Chinese authorities are closely watching renminbi exchange rate movement and would take further action to defend the currency if it depreciates too rapidly amid the seemingly unfinished US rate hike cycle, experts said on Thursday.

“From a policy perspective, it is very important that the speed of depreciation of the renminbi does not accelerate too rapidly because that can then influence expectations of renminbi depreciation and then it can feed on itself,” said Rob Subbaraman, head of global macro research at Nomura, a Japanese financial services group.

Chinese authorities may therefore need to “throw some sand in the wheels” to ensure that renminbi depreciation does not become a one-way bet, Subbaraman said, adding that several tools could be used, including the foreign exchange deposit reserve requirement ratio.

Amid a China-US monetary policy divergence and slowing momentum of China’s economic recovery, the onshore renminbi has depreciated by more than 5 percent against the dollar since mid-April.

After hitting an eight-month low of 7.2730 last Friday, the Chinese currency gained a firmer footing at 7.2465 per dollar as of 4:30 pm on Thursday.

The renminbi, also known as the yuan, may continue to feel some pressure from the US dollar in the short term, experts said, as the People’s Bank of China, the country’s central bank, is set to maintain an accommodative monetary policy while the Fed will likely resume interest rate hikes. This divergence may widen US-China interest rate differentials and intensify capital outflow pressure on China.

Minutes from the June meeting of the Fed’s Federal Open Market Committee, released on Wednesday, said that “almost all” meeting participants believe additional interest rate hikes would be appropriate, though the Fed skipped a rate hike in June to “assess additional information”.
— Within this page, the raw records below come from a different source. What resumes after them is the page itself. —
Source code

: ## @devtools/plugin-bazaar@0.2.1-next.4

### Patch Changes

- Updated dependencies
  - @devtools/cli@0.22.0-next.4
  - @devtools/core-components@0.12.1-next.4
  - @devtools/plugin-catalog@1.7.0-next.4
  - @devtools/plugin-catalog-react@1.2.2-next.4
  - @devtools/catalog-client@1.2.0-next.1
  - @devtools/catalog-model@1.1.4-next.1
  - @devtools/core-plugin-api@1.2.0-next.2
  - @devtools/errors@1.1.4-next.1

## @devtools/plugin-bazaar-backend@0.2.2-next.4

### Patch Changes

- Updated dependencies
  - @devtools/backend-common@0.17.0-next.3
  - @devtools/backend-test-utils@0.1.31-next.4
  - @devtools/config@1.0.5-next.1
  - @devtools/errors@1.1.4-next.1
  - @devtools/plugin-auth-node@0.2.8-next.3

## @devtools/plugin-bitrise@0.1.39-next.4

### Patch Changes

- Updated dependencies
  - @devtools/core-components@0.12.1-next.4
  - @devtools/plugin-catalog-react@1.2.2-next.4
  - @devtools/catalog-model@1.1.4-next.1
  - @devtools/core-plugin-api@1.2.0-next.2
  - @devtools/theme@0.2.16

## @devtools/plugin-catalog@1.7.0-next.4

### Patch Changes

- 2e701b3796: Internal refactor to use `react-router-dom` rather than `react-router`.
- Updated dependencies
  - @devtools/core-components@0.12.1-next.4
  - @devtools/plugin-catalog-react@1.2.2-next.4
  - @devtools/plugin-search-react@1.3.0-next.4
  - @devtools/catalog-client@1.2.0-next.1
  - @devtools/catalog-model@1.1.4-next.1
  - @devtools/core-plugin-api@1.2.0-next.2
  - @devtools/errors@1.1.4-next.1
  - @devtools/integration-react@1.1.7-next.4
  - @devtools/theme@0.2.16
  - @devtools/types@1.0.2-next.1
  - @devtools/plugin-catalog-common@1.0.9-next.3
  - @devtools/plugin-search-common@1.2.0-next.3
Following the release, traders bet that there are 88.7 percent odds that the Fed will raise the target range for the federal funds rate by 25 basis points to 5.25-5.5 percent later this month, according to the CME FedWatch Tool.

David Chao, Invesco’s global market strategist for the Asia-Pacific, excluding Japan, said there are clear signs that Chinese policymakers are “keeping a close eye” on the renminbi exchange rate, considering the recent higher-than-expected central parity rates.

The central parity rate of the renminbi — a fixed midpoint around which a 2 percent daily floating range is allowed — was set at 7.2098 per dollar on Thursday, stronger than Wednesday’s closing price of 7.2444 at 4:30 pm.

The PBOC vowed on Friday that it will “firmly fend off the risk of drastic ups and downs in exchange rates”, followed by news reports on Sunday that major commercial banks had reduced the interest rates of dollar-denominated deposits, a move experts said will help alleviate renminbi depreciation pressure.

Further defensive actions that may be taken soon include cutting foreign exchange deposit RRRs to boost foreign exchange liquidity and imposing a reserve requirement for foreign exchange derivative sales, said Louise Loo, lead economist at Oxford Economics.

The short-term depreciation pressure, however, will not alter the basis for the renminbi to remain stable in the medium term, experts said, with ample policy room to solidify economic recovery as the key supporting factor.

According to Chao at Invesco, China has significant “dry powder” — or available policy tools in reserve — to stimulate demand as domestic inflation remains low.

Further stimulus measures may be announced shortly, which should be sufficient to revive market expectations and bring the economy back on a faster recovery track, he said.

Pointing to the resilience of China’s foreign exchange market, the country maintained a net foreign exchange settlement surplus by banks last month, with the reading improving from May, Financial News reported on Thursday.